Читать «Тропы вечных тем: проза поэта» онлайн - страница 439

Юрий Поликарпович Кузнецов

— Лиза, ты бросила школу.

— Ну и бросила.

Впервые я видел, чтобы на меня так злобно глядели. Я зачем-то вынул носовой платок и тотчас зачем-то спрятал. Было темно. [Я растерялся.] Мы сидели в полуподвальном помещении за низким столом с приклеевшейся вылезшей клеёнкой. При неосторожном движении подо мной отчаянно скрипел стул. [Меня подмывало встать. Было такое ощущение: ] как-будто я сел на живого цыплёнка. Возле стены стояла серая кровать, на которой валялась жидкая подушка и лоснящееся одеяло. Старая женщина — мать Лизы усадила меня на этот [проклятый] стул и стояла рядом. У неё в рукавах старого платья висели красные руки с вздувшимися <венами>. Она смотрела на дочь бессмысленными глазами. Я не знал, что делать. На моих глазах погибал человек, а я не знал, что делать. [Интересно,] как бы поступил на моём месте Юрий Фёдорович? Конечно, надо заглянуть ей в душу. [Но как?] Во всяком случае не здесь. Здесь она росла и портилась. Здесь из неё не вытянешь ни одного слова. Надо её поставить в необычное положение.

— Лиза, ты кушала?

Она молчала, но она не ела.

— Знаешь что: умой лицо и расчешишь. У тебя красивые волосы, а ты за ними не ухаживаешь.

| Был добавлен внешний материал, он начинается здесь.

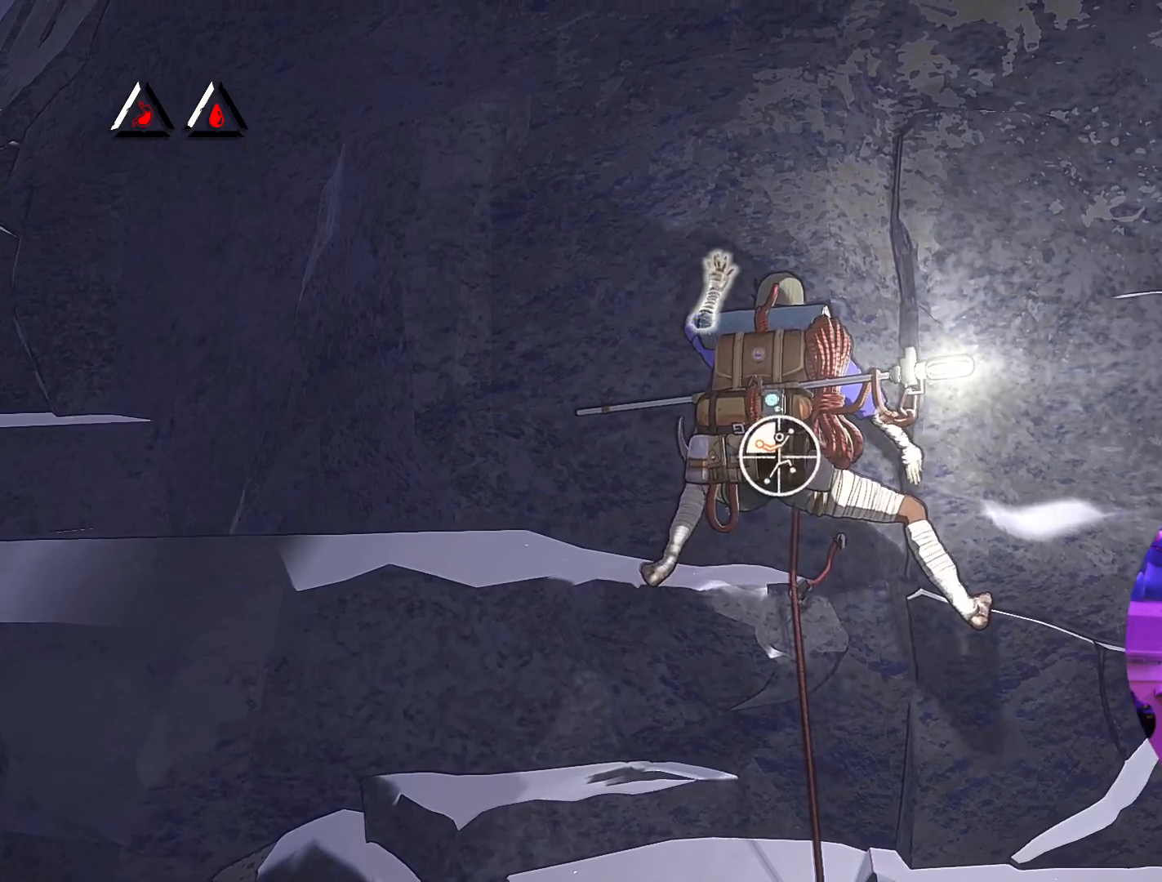
{"buttons": [], "left_stick": "up-left", "right_stick": "center", "events": [[100, "left_stick", "up-right"], [333, "R1", "up"], [367, "left_stick", "up"], [467, "left_stick", "up-left"]]}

[Это подействовало.] Она умыла лицо и расчесала волосы. Я заставил ее сменить грязное платье и только хотел выйти, как быстро через голову она стала снимать с себя грязное платье, глядя на меня вызывающими глазами. [Ого!] Это было слишком. [Не хватало ещё, чтоб она меня обругала последними словами] У меня кончалось терпение. Мне захотелось наорать на неё благим матом и сказать ей всё, что о ней думаю. Но я повёл её в кафе. Она недоумевала и озиралась, как в лесу. А суп хлебала громко на всё кафе. Я в это время выстукивал по полу дробь.

— Лиза, я люблю читать книги.

— Фи, — сморщилась она и стала ковырять вилкой в зубах.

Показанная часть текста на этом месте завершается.